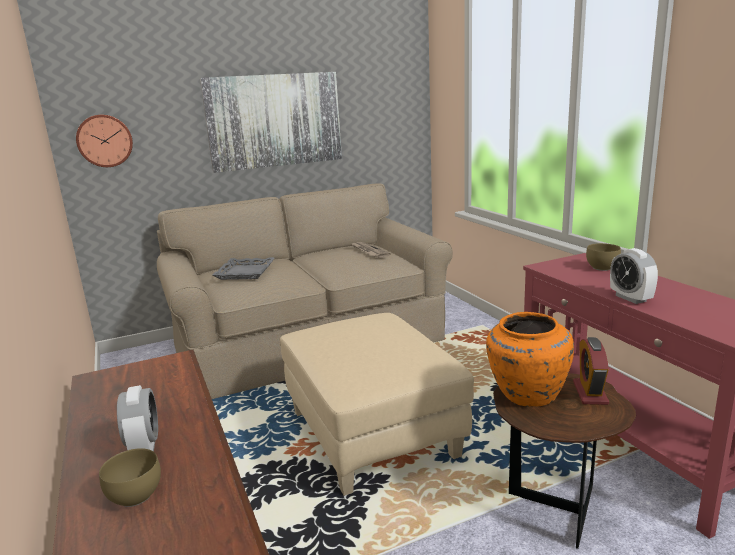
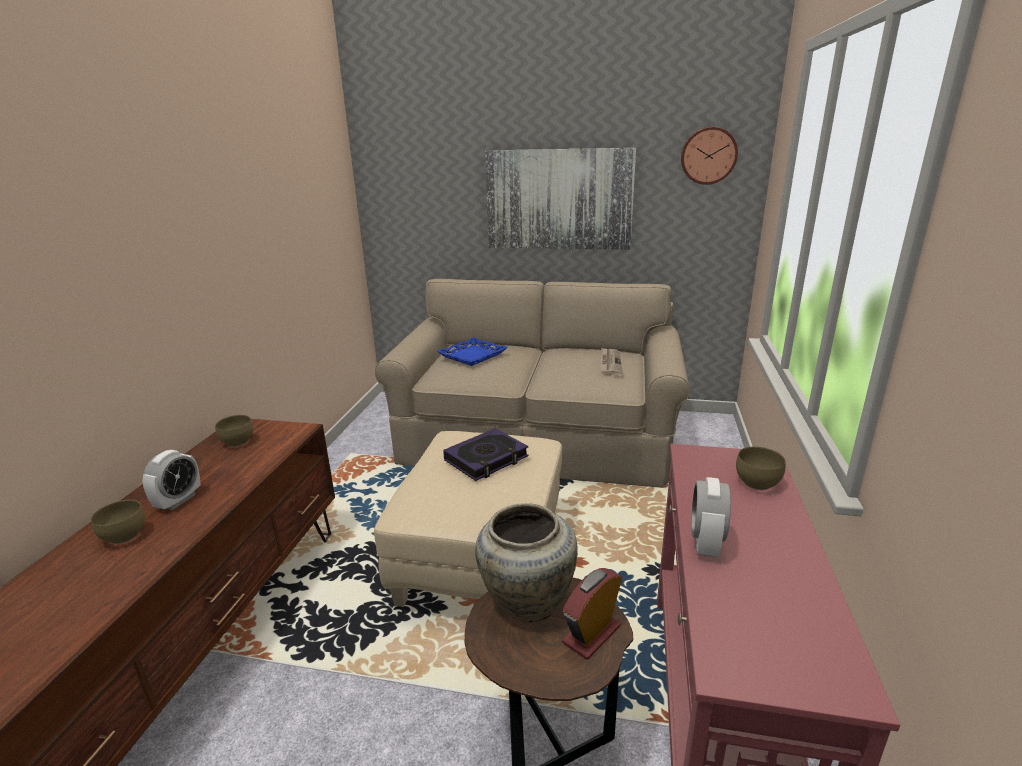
camera: 35 degrees right, 5 degrees up
wall clock [76,115,133,167] -> wall clock moved to [681,127,738,185]
grey tray [212,257,275,280] -> blue tray [437,337,508,366]
orange vase [486,312,574,406] -> beige vase [475,503,578,622]
none -> brown bowl [215,415,253,447]
none -> book [443,428,529,481]

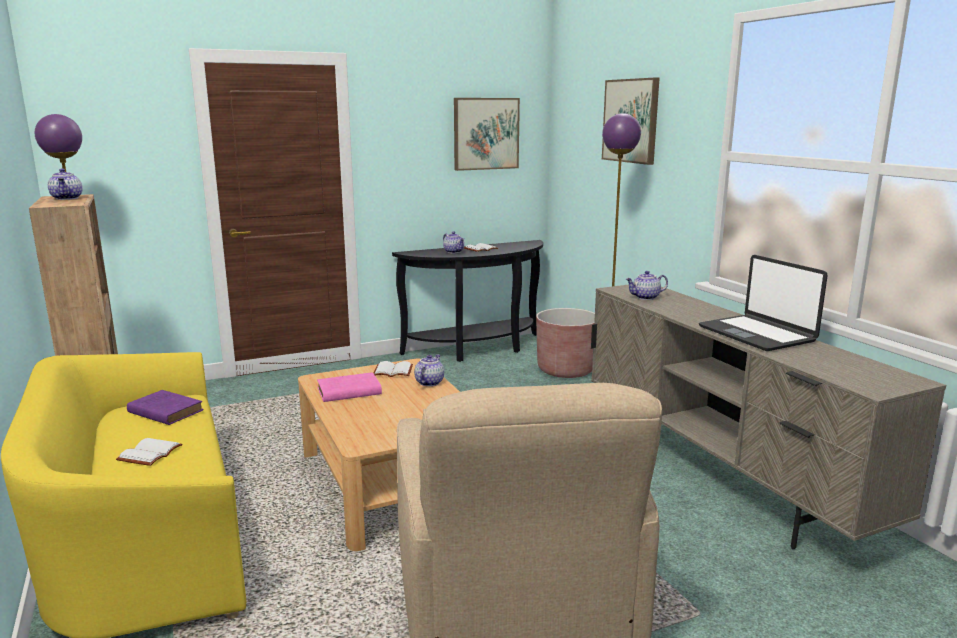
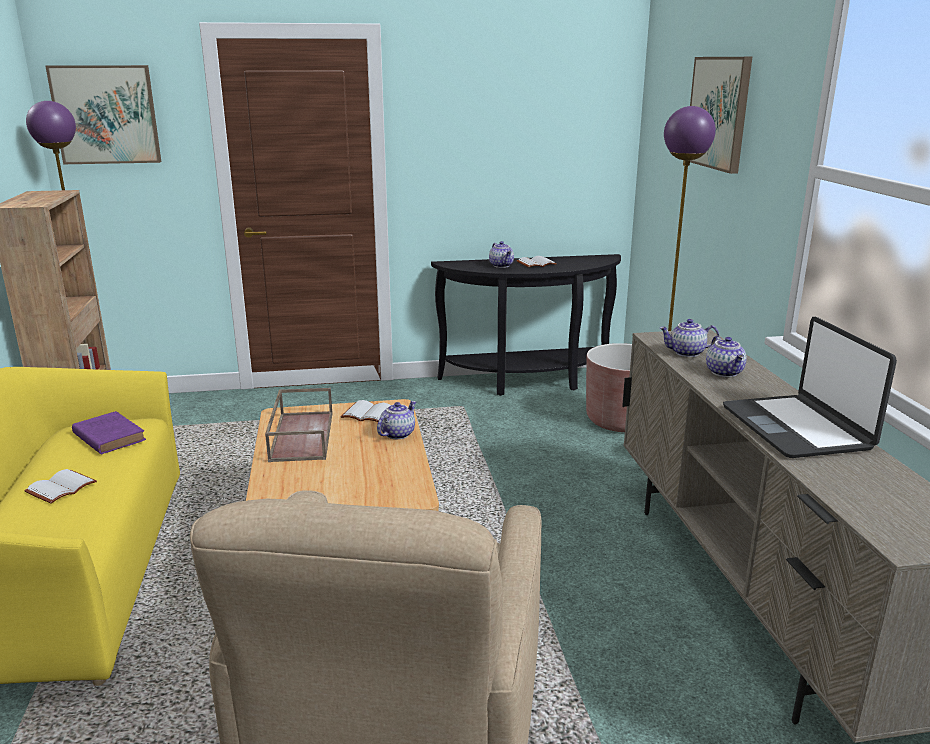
camera: 15 degrees right, 5 degrees up
teapot [48,169,82,200] -> teapot moved to [706,336,747,377]
pink book [317,372,382,402] -> brown tray [265,388,333,462]
picture [454,98,520,171] -> picture moved to [45,65,161,164]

● ● ● ●

Exercise objective:
Repeat the data above starting at the line with "pink book [317,372,382,402]" and ending at its last line, exactly, with no other lines.

Exercise answer:
pink book [317,372,382,402] -> brown tray [265,388,333,462]
picture [454,98,520,171] -> picture moved to [45,65,161,164]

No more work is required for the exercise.